JJM   Thu Sep 15, 2005 1:07 pm GMT
Candy:

"And yet somehow hundreds of millions of people manage to speak English every day without getting totally confused about pronouns...."

An excellent point and the nub of the whole issue.

It's fruitless to argue the relative merits of one language's grammar over another's. There is just no objective way to approach this.

The fact that a table is masculine in German, feminine in French, neuter in English and probably nothing in Japanese does not make any one of these languages "more" or "less" efficient or "more" or "less" logical.

Native speakers cheerfully communicate in their respective languages without a second thought about it.
Guest   Thu Sep 15, 2005 1:38 pm GMT
JJM:

If I meant "female" I would be referring to a lady, girl, woman, etc. If I meant "male" I would be referring to men, boys, etc. I used only the words "masculine" and "feminine", without referring to sex.

I'm not confused. I made my statements clear with examples to demonstrate my understanding. You are playing with semantics to hide your confusion and now introducing the idea of "linguistic perception". Well of course it boils down to the use of language. That's my point. Your notions of gender were based on inaminate objects, mine on words.

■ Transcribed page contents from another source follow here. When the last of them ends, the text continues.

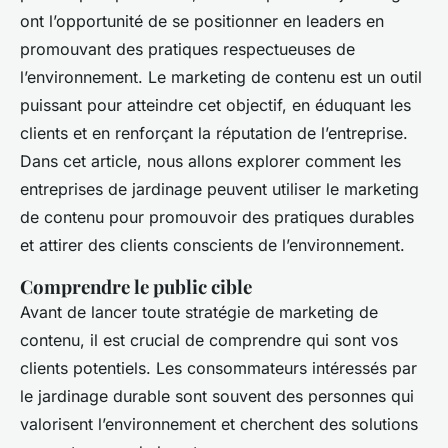
Ethan
•
2 février 2025
•
6 min de lecture
ont l’opportunité de se positionner en leaders en
promouvant des pratiques respectueuses de
l’environnement. Le marketing de contenu est un outil
puissant pour atteindre cet objectif, en éduquant les
clients et en renforçant la réputation de l’entreprise.
Dans cet article, nous allons explorer comment les
entreprises de jardinage peuvent utiliser le marketing
de contenu pour promouvoir des pratiques durables
et attirer des clients conscients de l’environnement.
Comprendre le public cible
Avant de lancer toute stratégie de marketing de
contenu, il est crucial de comprendre qui sont vos
clients potentiels. Les consommateurs intéressés par
le jardinage durable sont souvent des personnes qui
valorisent l’environnement et cherchent des solutions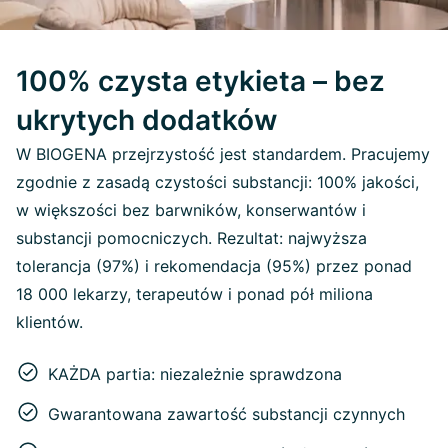
100% czysta etykieta – bez
ukrytych dodatków
W BIOGENA przejrzystość jest standardem. Pracujemy
zgodnie z zasadą czystości substancji: 100% jakości,
w większości bez barwników, konserwantów i
substancji pomocniczych. Rezultat: najwyższa
tolerancja (97%) i rekomendacja (95%) przez ponad
18 000 lekarzy, terapeutów i ponad pół miliona
klientów.
KAŻDA partia: niezależnie sprawdzona
Gwarantowana zawartość substancji czynnych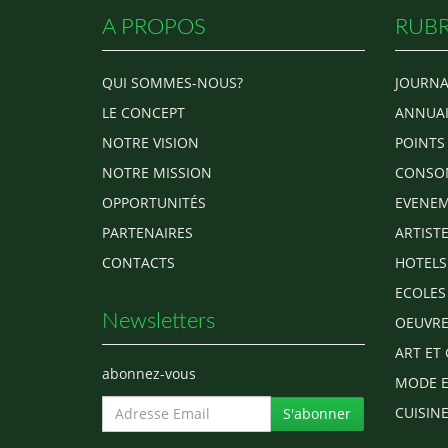
A PROPOS
RUBR
QUI SOMMES-NOUS?
JOURNA
LE CONCEPT
ANNUAI
NOTRE VISION
POINTS
NOTRE MISSION
CONSO
OPPORTUNITÉS
EVENEM
PARTENAIRES
ARTIST
CONTACTS
HOTELS
ECOLES
Newsletters
OEUVRE
ART ET 
abonnez-vous
MODE E
CUISINE
S'abonner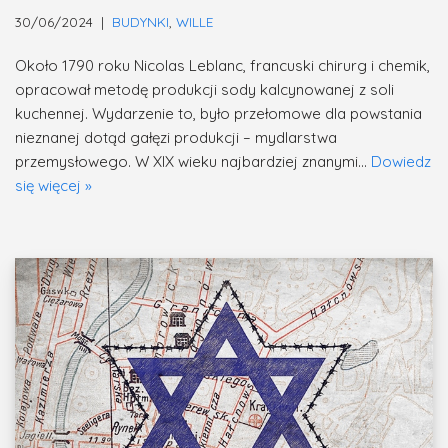
30/06/2024
BUDYNKI
,
WILLE
Około 1790 roku Nicolas Leblanc, francuski chirurg i chemik,
opracował metodę produkcji sody kalcynowanej z soli
kuchennej. Wydarzenie to, było przełomowe dla powstania
nieznanej dotąd gałęzi produkcji – mydlarstwa
przemysłowego. W XIX wieku najbardziej znanymi…
Dowiedz
się więcej »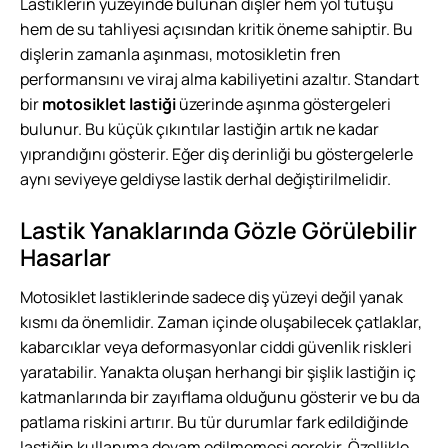
Lastiklerin yüzeyinde bulunan dişler hem yol tutuşu
hem de su tahliyesi açısından kritik öneme sahiptir. Bu
dişlerin zamanla aşınması, motosikletin fren
performansını ve viraj alma kabiliyetini azaltır. Standart
bir
motosiklet lastiği
üzerinde aşınma göstergeleri
bulunur. Bu küçük çıkıntılar lastiğin artık ne kadar
yıprandığını gösterir. Eğer diş derinliği bu göstergelerle
aynı seviyeye geldiyse lastik derhal değiştirilmelidir.
Lastik Yanaklarında Gözle Görülebilir
Hasarlar
Motosiklet lastiklerinde sadece diş yüzeyi değil yanak
kısmı da önemlidir. Zaman içinde oluşabilecek çatlaklar,
kabarcıklar veya deformasyonlar ciddi güvenlik riskleri
yaratabilir. Yanakta oluşan herhangi bir şişlik lastiğin iç
katmanlarında bir zayıflama olduğunu gösterir ve bu da
patlama riskini artırır. Bu tür durumlar fark edildiğinde
lastiğin kullanıma devam edilmemesi gerekir. Özellikle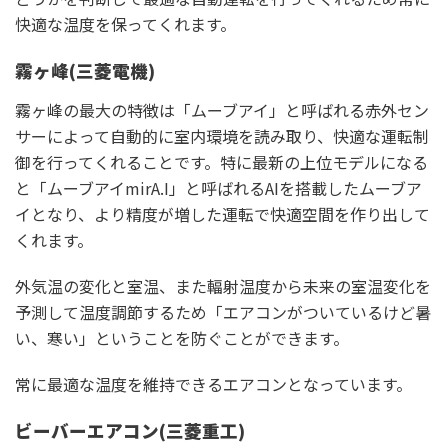
快適な温度を保ってくれます。
霧ヶ峰(三菱電機)
霧ヶ峰の最大の特徴は「ムーブアイ」と呼ばれる赤外セン
サーによって自動的に室内環境を読み取り、快適な運転制
御を行ってくれることです。特に最新の上位モデルになる
と「ムーブアイmirA.I」と呼ばれるAIを搭載したムーブア
イとなり、より精度が増した運転で快適空間を作り出して
くれます。
外気温の変化と室温、また輻射温度から未来の室温変化を
予測して温度調節するため「エアコンがついているけど暑
い、寒い」ということを防ぐことができます。
常に最適な温度を維持できるエアコンとなっています。
ビーバーエアコン(三菱重工)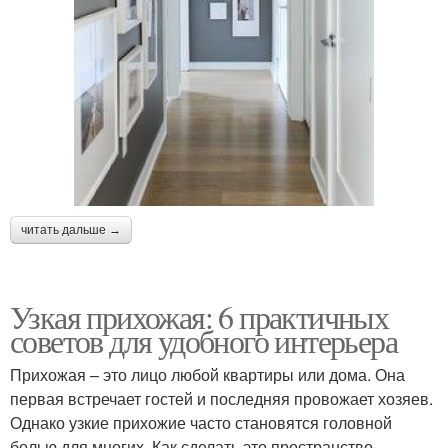
читать дальше →
Узкая прихожая: 6 практичных
советов для удобного интерьера
Прихожая – это лицо любой квартиры или дома. Она
первая встречает гостей и последняя провожает хозяев.
Однако узкие прихожие часто становятся головной
болью для многих. Как сделать это пространство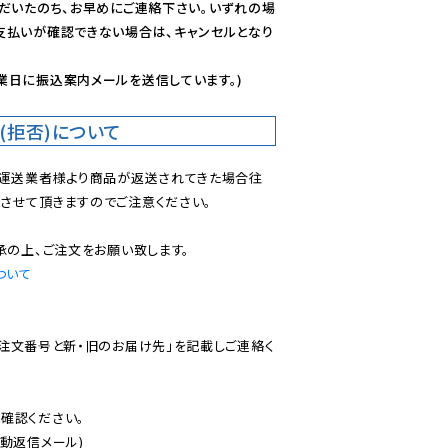
ただいたのち、お早めにご連絡下さい。いずれの場
支払いが確認できない場合は、キャンセルとなり
業日に振込案内メールを送信しています。)
(拒否)について
で運送業者様より商品が返送されてきた場合往
させて頂きますのでご注意ください。

ついて
ご注文番号と新・旧のお届け先」を記載しご連絡く
認ください。

動返信メール)
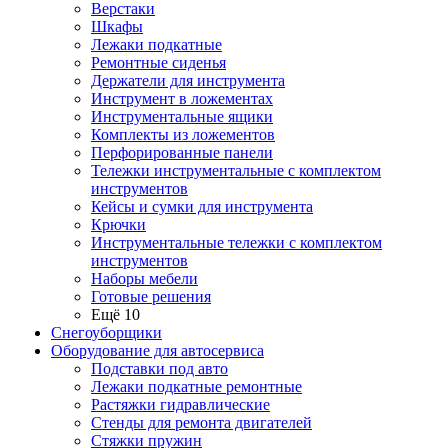
Верстаки
Шкафы
Лежаки подкатные
Ремонтные сиденья
Держатели для инструмента
Инструмент в ложементах
Инструментальные ящики
Комплекты из ложементов
Перфорированные панели
Тележки инструментальные с комплектом
инструментов
Кейсы и сумки для инструмента
Крючки
Инструментальные тележки с комплектом
инструментов
Наборы мебели
Готовые решения
Ещё 10
Снегоуборщики
Оборудование для автосервиса
Подставки под авто
Лежаки подкатные ремонтные
Растяжки гидравлические
Стенды для ремонта двигателей
Стяжки пружин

All along you were suggesting it was the objects themselves that determine gender choice. i.e. any words to denote such and such an object classification are feminine (or masculine). Your words : "So both a table and the moon in French are most certainly feminine in French and thus contain feminine qualities." And my response is, no, not certainly and no, not necessarily. A table is an object which does not have any feminine qualities intrinsically. Without a specific word or words to denote a table, one cannot place its gender.